CMS announced Thursday that 30 states including Massachusetts either are not conducting automatic renewals at the individual level or are still working to reinstate people affected by the issue.

Federal regulators raised specific concerns about children losing coverage, though MassHealth officials said they do not believe any children were impacted by the inadvertent disenrollment of 4,851 people. Unlike several other states, Massachusetts did not list children as a population affected by the household autorenewal issue in its response to CMS.

Officials here pointed out that even while the overall size of the rolls has dropped, MassHealth enrollment among people 20 and younger has increased from about 806,000 in April to 819,000 in August, data show.

"What some states are doing is saying, 'Well, if anyone in the household needs to respond, and they don't respond to a renewal, then we're going to close the whole household,'" Levine said during a morning briefing with reporters. "That is happening in other states. That is not happening in Massachusetts."

"So if you've got two parents and two kids and we are able to autorenew the kids based on their income, we autorenew the kids based on their income," he added. "If the parents don't respond to a renewal form, those parents will lose coverage, but the kids stay covered."

CMS said it would require states to reinstate Medicaid coverage for about half a million children and families across the country.

MassHealth is in the process of reinstating those 4,851 affected people, an official said.

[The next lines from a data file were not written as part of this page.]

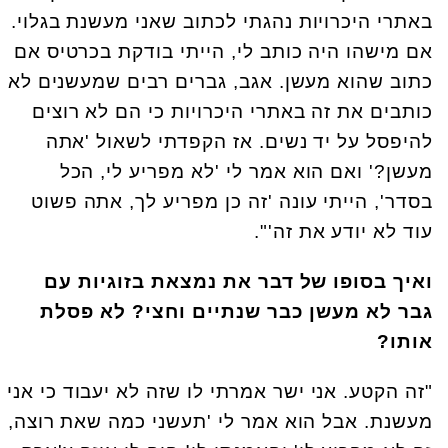
באתרי היכרויות נהגתי לכתוב שאני מעשנת בגלוי.
אם מישהו היה כותב לי, הייתי בודקת בכרטיס אם
כתוב שהוא מעשן. אגב, גברים רבים שמעשנים לא
כותבים את זה באתרי היכרויות כי הם לא רוצים
להיפסל על יד נשים. אז הקפדתי לשאול 'אתה
מעשן?' ואם הוא אמר לי 'לא מפריע לי, הכל
בסדר', הייתי עונה 'זה כן מפריע לך, אתה פשוט
עוד לא יודע את זה'".
ואיך בסופו של דבר את נמצאת בזוגיות עם
גבר לא מעשן כבר שנתיים וחצי? לא פסלת
אותו?
"זה הקטע. אני ישר אמרתי לו שזה לא יעבוד כי אני
מעשנת. אבל הוא אמר לי 'תעשני כמה שאת רוצה,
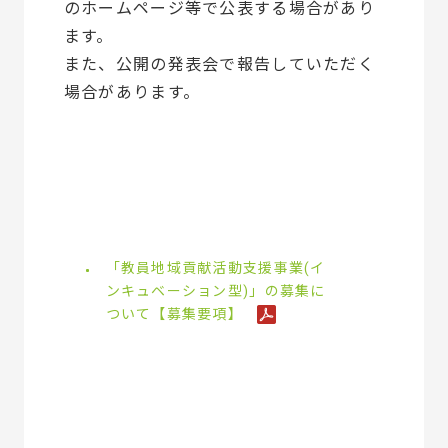
のホームページ等で公表する場合があり
ます。
また、公開の発表会で報告していただく
場合があります。
「教員地域貢献活動支援事業(イ
ンキュベーション型)」の募集に
ついて【募集要項】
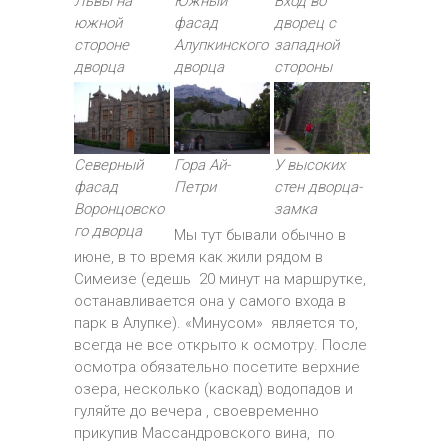
Львы на
Южный
Вход во
южной
фасад
дворец с
стороне
Алупкинского
западной
дворца
дворца
стороны
Северный
Гора Ай-
У высоких
фасад
Петри
стен дворца-
Воронцовско
замка
го дворца
Мы тут бывали обычно в
июне, в то время как жили рядом в
Симеизе (едешь 20 минут на маршрутке,
останавливается она у самого входа в
парк в Алупке). «Минусом» является то,
всегда не все открыто к осмотру. После
осмотра обязательно посетите верхние
озера, несколько (каскад) водопадов и
гуляйте до вечера , своевременно
прикупив Массандровского вина, по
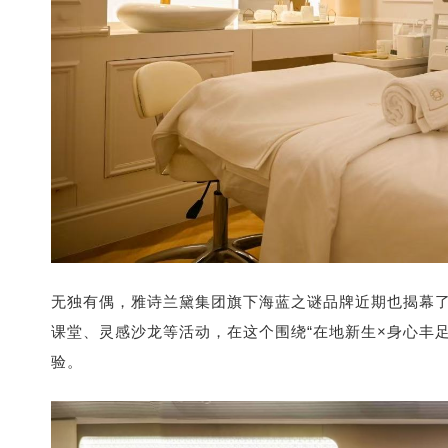
无独有偶，雅诗兰黛集团旗下海蓝之谜品牌近期也揭幕
课堂、灵感沙龙等活动，在这个围绕“在地新生×身心丰
验。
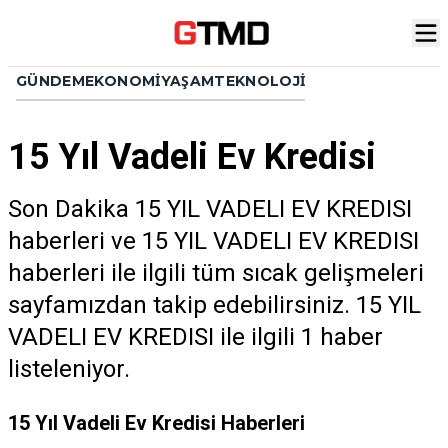
GÜNDEM
EKONOMI
YAŞAM
TEKNOLOJI
15 Yıl Vadeli Ev Kredisi
Son Dakika 15 YIL VADELI EV KREDISI
haberleri ve 15 YIL VADELI EV KREDISI
haberleri ile ilgili tüm sıcak gelişmeleri
sayfamızdan takip edebilirsiniz. 15 YIL
VADELI EV KREDISI ile ilgili 1 haber
listeleniyor.
15 Yıl Vadeli Ev Kredisi Haberleri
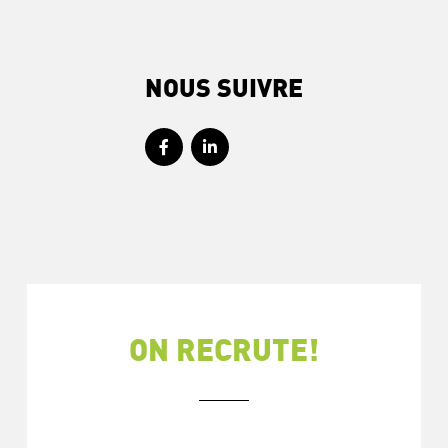
NOUS SUIVRE
ON RECRUTE!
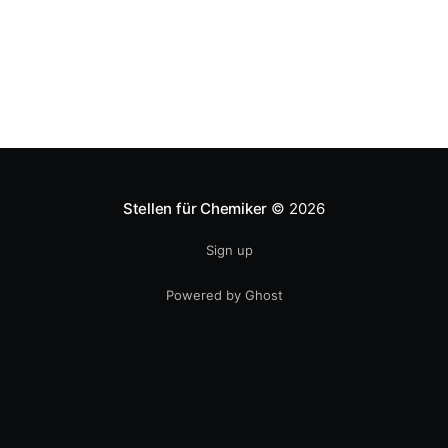
Ampelkoalition Besonders wirtschaftspolitisch hat
sich
Stellen für Chemiker
© 2026
Sign up
Powered by Ghost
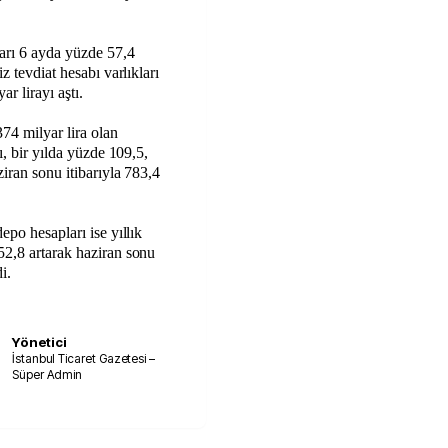
ları 6 ayda yüzde 57,4
z tevdiat hesabı varlıkları
r lirayı aştı.
374 milyar lira olan
ı, bir yılda yüzde 109,5,
ziran sonu itibarıyla 783,4
epo hesapları ise yıllık
52,8 artarak haziran sonu
i.
Yönetici
İstanbul Ticaret Gazetesi –
Süper Admin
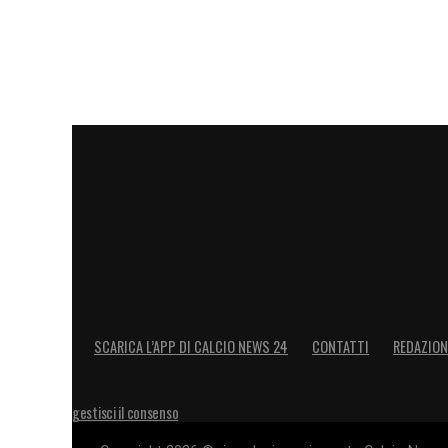
SCARICA L’APP DI CALCIO NEWS 24
CONTATTI
REDAZION
gestisci il consenso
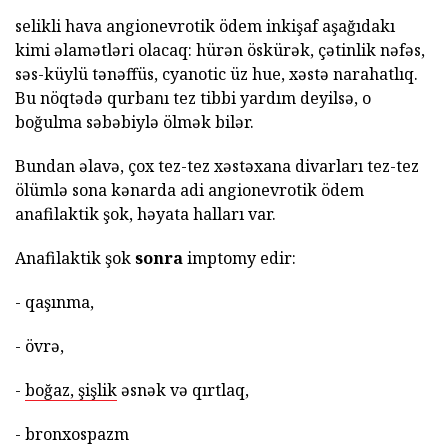
selikli hava angionevrotik ödem inkişaf aşağıdakı
kimi əlamətləri olacaq: hürən öskürək, çətinlik nəfəs,
səs-küylü tənəffüs, cyanotic üz hue, xəstə narahatlıq.
Bu nöqtədə qurbanı tez tibbi yardım deyilsə, o
boğulma səbəbiylə ölmək bilər.
Bundan əlavə, çox tez-tez xəstəxana divarları tez-tez
ölümlə sona kənarda adi angionevrotik ödem
anafilaktik şok, həyata halları var.
Anafilaktik şok
sonra
imptomy edir:
- qaşınma,
- övrə,
-
boğaz, şişlik
əsnək və qırtlaq,
- bronxospazm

The agency has not published data through its dashboard summarizing how many people were found still eligible to remain covered following a redetermination review. About 3,600 people who joined the MassHealth rolls in August had been disenrolled less than three months earlier. Levine said those individuals were "very likely eligible" to retain coverage all along but lost it because of paperwork reasons.

"We need to keep a really close eye on that metric as we go through the fall," he said.